Users of hand-held cellular telephones are exposed to levels of radiation that are well within national safety standards, according to a study for the National Institutes of Health released Tuesday.
Cellular-phone safety became an issue in February after a St. Petersburg, Fla., man said on CNN's "Larry King Live" that he was suing a manufacturer of cellular-phones and the service provider because his late wife, a frequent cellular-phone user, died of brain cancer. The service provider was later dropped from the suit, which is still pending in a Florida court.The industry reacted immediately by announcing it would pay for government-approved research to determine whether radio waves from cellular phones pose a cancer risk.
The current study, by scientists at the University of Utah, was funded mainly by a grant from the NIH's National Institute of Environmental Health Sciences. McCaw Cellular Communications Inc., the nation's largest cellular-phone service company, provided supplemental funding.
Om Gandhi, chairman of the university's Department of Electrical Engineering, and his colleagues studied 10 hand-held cellular phones from four manufacturers. They investigated specific absorption rates of electromagnetic energy on the head, neck, shoulders and upper torso when a cellular phone is held against the ear.
The amount of radiation absorbed by human tissue is four to five times lower than the levels considered safe by the American National Standards Institute and the Institute of Electrical and Electronics Engineers, the study found.

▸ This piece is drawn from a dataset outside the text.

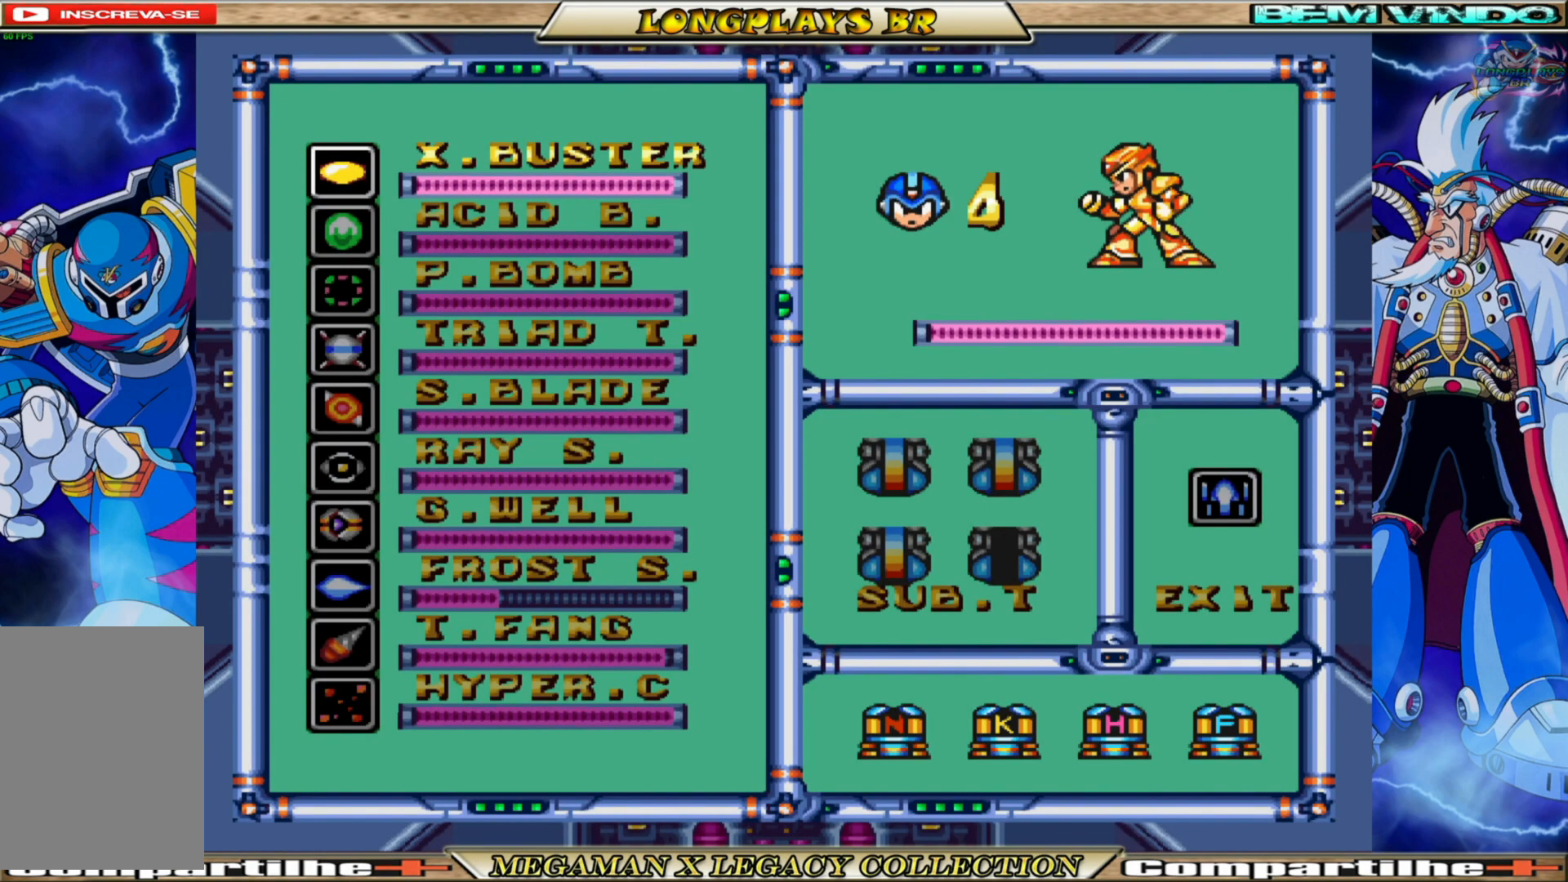
{"buttons": [], "left_stick": "center", "right_stick": "center", "events": [[200, "START", "down"], [383, "START", "up"]]}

"Most electromagnetic absorption occurred in the upper part of the ear - consisting mostly of cartilage - and the skin behind it with a rapidly diminishing radio frequency absorption for the nearby tissues in the head," the study said.
The phones in question are free-standing, hand-held devices with antennas close to a user's head.
Car phones with antennas mounted outside the car are not at issue, nor are cordless phones that rest in a base wired into residential phone lines.
Besides the Gandhi study, a series of studies was commissioned by the Cellular Telecommunications Industry Association, the Washington-based trade group that represents the industry.
The Scientific Advisory Group has been discussing over the past several months what kind of research needs to be done to determine whether any health risks could be associated with cellular phones.
On Monday, it announced several areas of study it would pursue.
The research will be tough enough to pass government scrutiny, said Dr. George L. Carlo, an epidemiologist and chairman of the Scientific Advisory Group.
Carlo said scientists are starting from scratch to build the research because existing literature does not speak specifically to the concerns being raised.